Pictures stay out; print the rest of the listing below exactly as it stands.

## Information supplied
****************

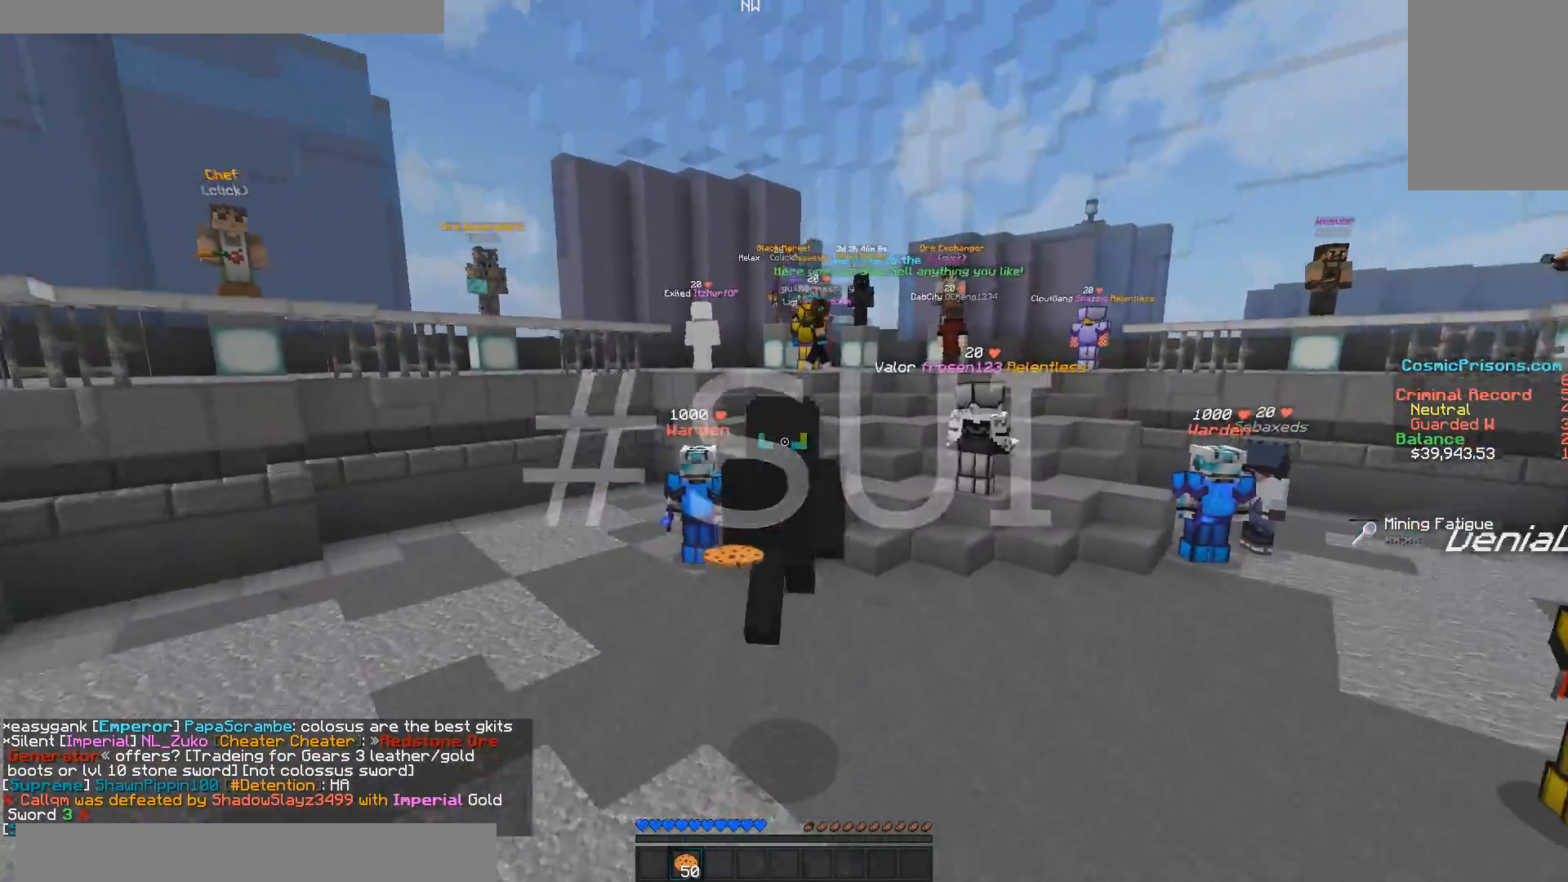
{"keys": ["w"], "mouse": [], "events": []}
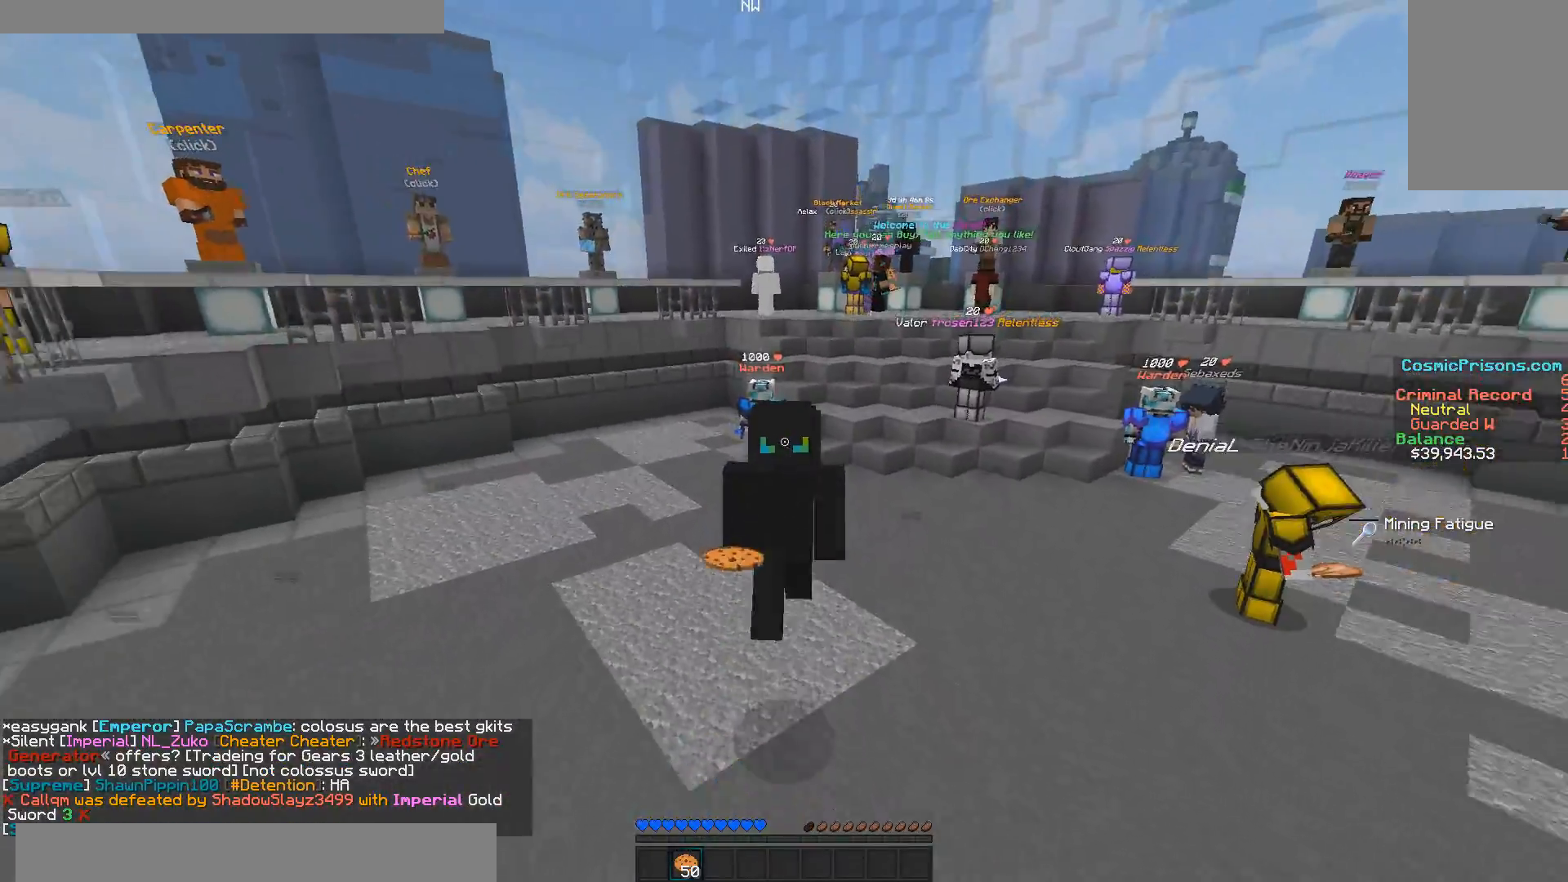
{"keys": ["w"], "mouse": [], "events": []}
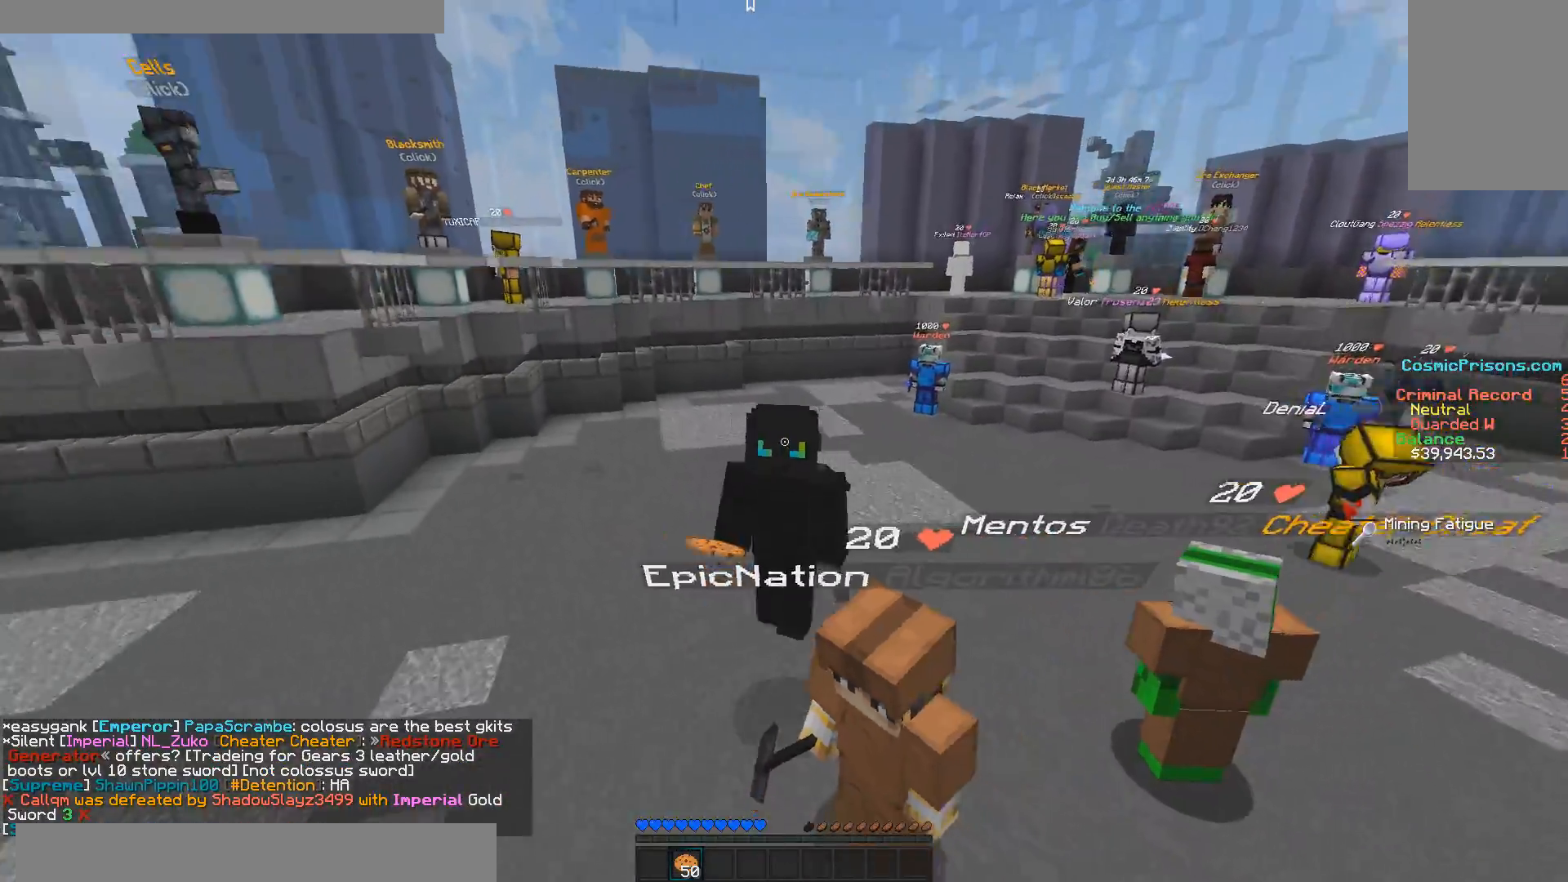
{"keys": ["w"], "mouse": [], "events": []}
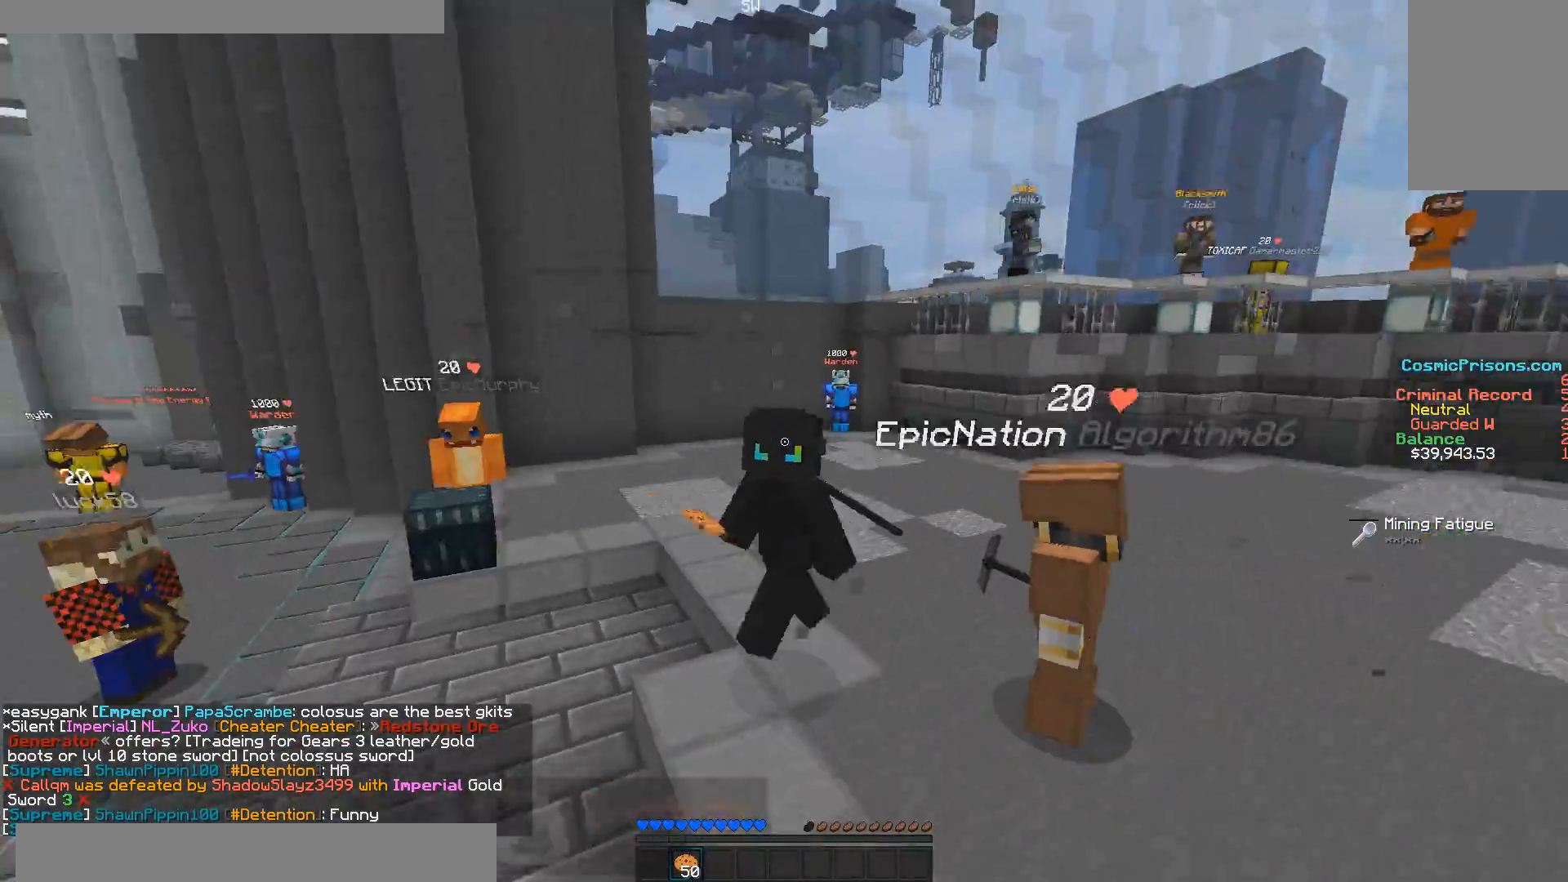
{"keys": ["w"], "mouse": [], "events": []}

****************

## Exercise solution
{"keys": ["w"], "mouse": [], "events": []}
{"keys": ["w"], "mouse": [], "events": []}
{"keys": ["w"], "mouse": [], "events": []}
{"keys": ["w"], "mouse": [], "events": []}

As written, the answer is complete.